TO BE DONE
Rewrite the rows below with "catalogue" changed to "catalog" everywhere it occurs and nothing else altered. Leave out the pictures.

DATA SHOWN
※ ※ ※

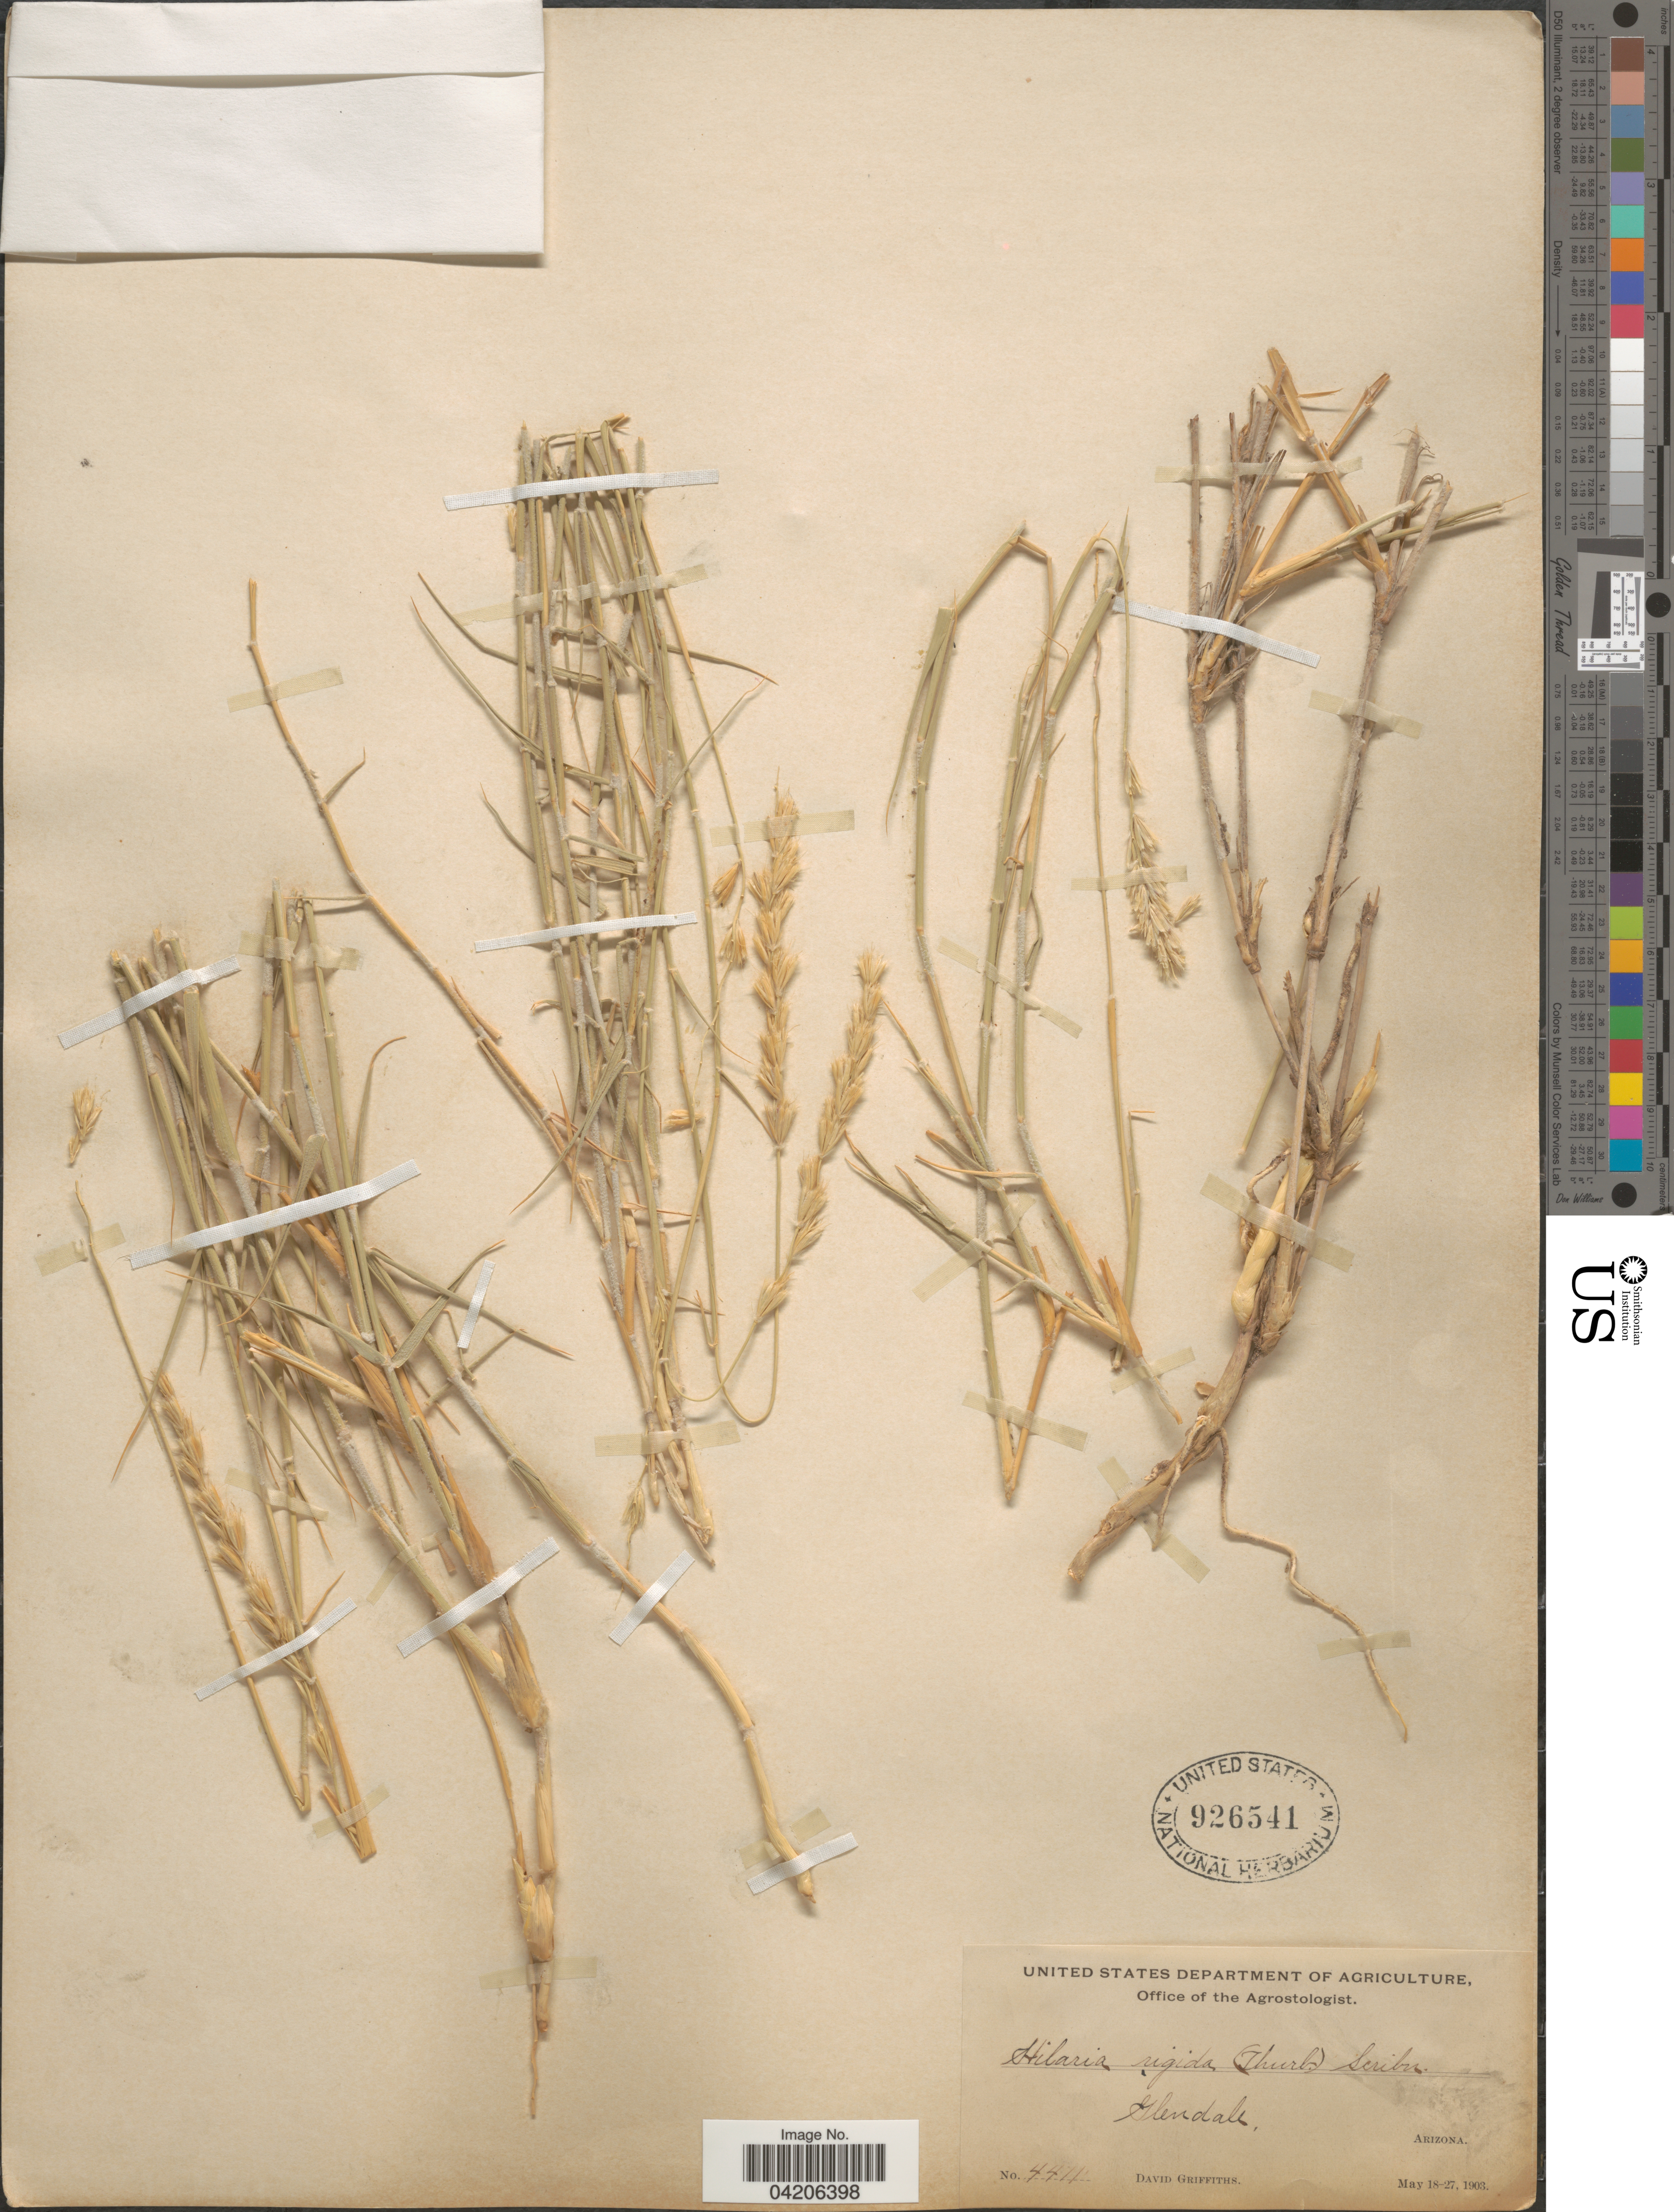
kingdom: Plantae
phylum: Tracheophyta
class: Liliopsida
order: Poales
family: Poaceae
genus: Hilaria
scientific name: Hilaria rigida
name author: (Thurb.) Benth. ex Scribn.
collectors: D. Griffiths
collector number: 4471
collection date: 1903-05-18/1903-05-27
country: United States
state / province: Arizona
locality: Glendale.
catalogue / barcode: US 926541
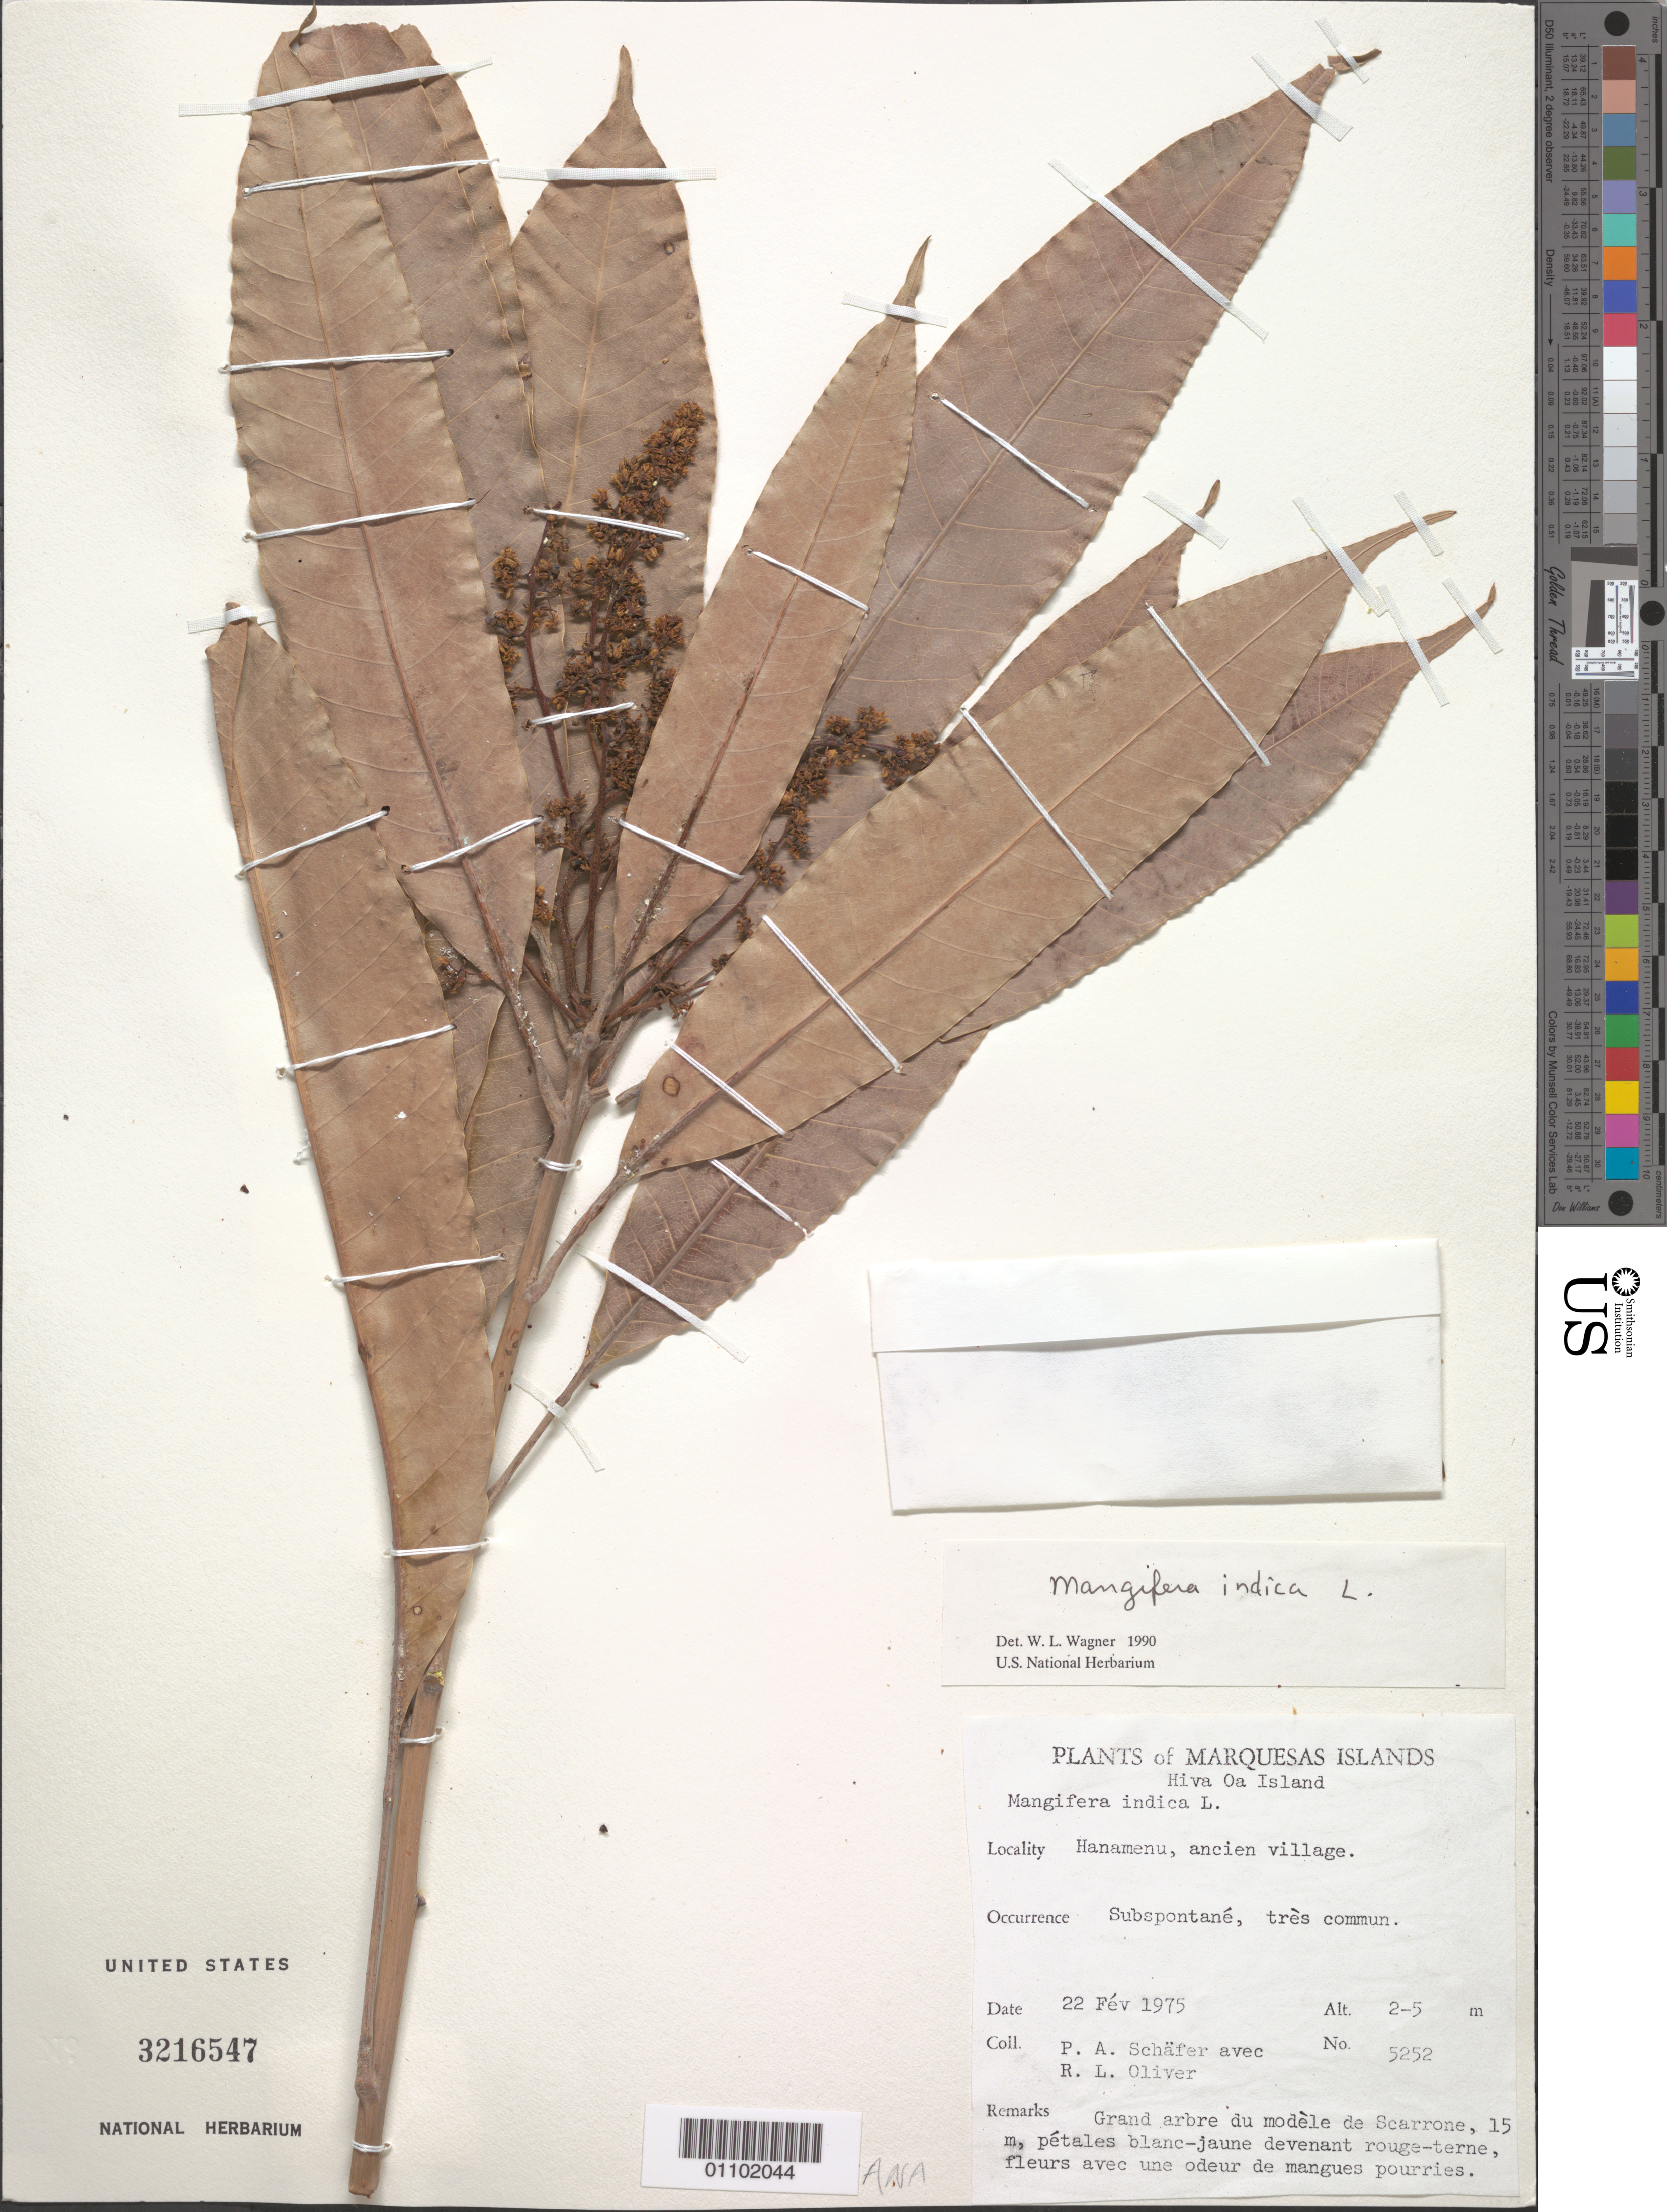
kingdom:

※ ※ ※

SOLUTION FOR THIS EXERCISE
kingdom: Plantae
phylum: Tracheophyta
class: Liliopsida
order: Poales
family: Poaceae
genus: Hilaria
scientific name: Hilaria rigida
name author: (Thurb.) Benth. ex Scribn.
collectors: D. Griffiths
collector number: 4471
collection date: 1903-05-18/1903-05-27
country: United States
state / province: Arizona
locality: Glendale.
catalog / barcode: US 926541
kingdom:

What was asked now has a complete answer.